→ **Data for this task**
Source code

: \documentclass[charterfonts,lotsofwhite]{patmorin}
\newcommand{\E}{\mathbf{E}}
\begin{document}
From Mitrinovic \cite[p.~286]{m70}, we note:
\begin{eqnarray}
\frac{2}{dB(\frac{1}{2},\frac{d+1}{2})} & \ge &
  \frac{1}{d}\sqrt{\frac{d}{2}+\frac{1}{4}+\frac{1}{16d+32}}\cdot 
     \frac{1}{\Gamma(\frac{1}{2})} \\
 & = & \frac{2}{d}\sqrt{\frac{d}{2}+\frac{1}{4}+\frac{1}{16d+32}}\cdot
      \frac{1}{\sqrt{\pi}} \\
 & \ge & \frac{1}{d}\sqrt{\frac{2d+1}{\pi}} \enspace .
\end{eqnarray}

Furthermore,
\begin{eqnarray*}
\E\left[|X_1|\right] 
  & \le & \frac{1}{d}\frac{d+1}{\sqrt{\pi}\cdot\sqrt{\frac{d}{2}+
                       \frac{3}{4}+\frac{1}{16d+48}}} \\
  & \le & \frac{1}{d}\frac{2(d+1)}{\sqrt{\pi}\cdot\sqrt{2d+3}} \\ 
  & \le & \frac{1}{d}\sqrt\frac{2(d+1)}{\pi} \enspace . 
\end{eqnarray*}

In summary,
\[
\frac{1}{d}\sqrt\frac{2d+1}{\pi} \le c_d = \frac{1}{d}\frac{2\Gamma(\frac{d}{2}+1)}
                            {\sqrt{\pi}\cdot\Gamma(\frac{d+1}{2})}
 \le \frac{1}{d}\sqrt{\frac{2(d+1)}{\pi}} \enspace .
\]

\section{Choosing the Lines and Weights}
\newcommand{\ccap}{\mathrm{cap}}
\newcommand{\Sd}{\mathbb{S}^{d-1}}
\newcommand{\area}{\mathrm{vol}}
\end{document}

→ **To-do item**
Output an exact copy of the listing.

→ **Task response**
Source code

: \documentclass[charterfonts,lotsofwhite]{patmorin}
\newcommand{\E}{\mathbf{E}}
\begin{document}
From Mitrinovic \cite[p.~286]{m70}, we note:
\begin{eqnarray}
\frac{2}{dB(\frac{1}{2},\frac{d+1}{2})} & \ge &
  \frac{1}{d}\sqrt{\frac{d}{2}+\frac{1}{4}+\frac{1}{16d+32}}\cdot 
     \frac{1}{\Gamma(\frac{1}{2})} \\
 & = & \frac{2}{d}\sqrt{\frac{d}{2}+\frac{1}{4}+\frac{1}{16d+32}}\cdot
      \frac{1}{\sqrt{\pi}} \\
 & \ge & \frac{1}{d}\sqrt{\frac{2d+1}{\pi}} \enspace .
\end{eqnarray}

Furthermore,
\begin{eqnarray*}
\E\left[|X_1|\right] 
  & \le & \frac{1}{d}\frac{d+1}{\sqrt{\pi}\cdot\sqrt{\frac{d}{2}+
                       \frac{3}{4}+\frac{1}{16d+48}}} \\
  & \le & \frac{1}{d}\frac{2(d+1)}{\sqrt{\pi}\cdot\sqrt{2d+3}} \\ 
  & \le & \frac{1}{d}\sqrt\frac{2(d+1)}{\pi} \enspace . 
\end{eqnarray*}

In summary,
\[
\frac{1}{d}\sqrt\frac{2d+1}{\pi} \le c_d = \frac{1}{d}\frac{2\Gamma(\frac{d}{2}+1)}
                            {\sqrt{\pi}\cdot\Gamma(\frac{d+1}{2})}
 \le \frac{1}{d}\sqrt{\frac{2(d+1)}{\pi}} \enspace .
\]

\section{Choosing the Lines and Weights}
\newcommand{\ccap}{\mathrm{cap}}
\newcommand{\Sd}{\mathbb{S}^{d-1}}
\newcommand{\area}{\mathrm{vol}}
\end{document}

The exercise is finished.